### EXERCISE
Look through the data below and show every line that includes "elbow".

Extracted records
Content starts
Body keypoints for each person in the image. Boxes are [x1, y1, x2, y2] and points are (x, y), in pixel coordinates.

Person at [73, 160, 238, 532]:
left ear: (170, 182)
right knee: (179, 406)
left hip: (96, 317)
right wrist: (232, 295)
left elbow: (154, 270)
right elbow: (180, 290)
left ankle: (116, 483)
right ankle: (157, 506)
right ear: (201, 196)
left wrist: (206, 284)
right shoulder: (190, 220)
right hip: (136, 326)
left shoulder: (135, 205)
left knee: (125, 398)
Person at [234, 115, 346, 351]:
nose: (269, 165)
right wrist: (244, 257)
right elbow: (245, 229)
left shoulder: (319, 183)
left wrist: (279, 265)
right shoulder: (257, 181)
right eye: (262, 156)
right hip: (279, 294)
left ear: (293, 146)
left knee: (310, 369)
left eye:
Content ends
Content starts
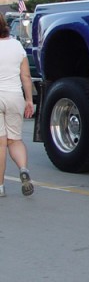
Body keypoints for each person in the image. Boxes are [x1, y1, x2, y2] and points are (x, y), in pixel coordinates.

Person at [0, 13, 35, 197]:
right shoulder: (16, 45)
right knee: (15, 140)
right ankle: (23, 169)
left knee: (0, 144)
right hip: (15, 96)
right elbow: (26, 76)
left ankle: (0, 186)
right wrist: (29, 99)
Content ends
### RESPONSE
left elbow: (154, 270)
right elbow: (180, 290)
right elbow: (245, 229)
right elbow: (26, 76)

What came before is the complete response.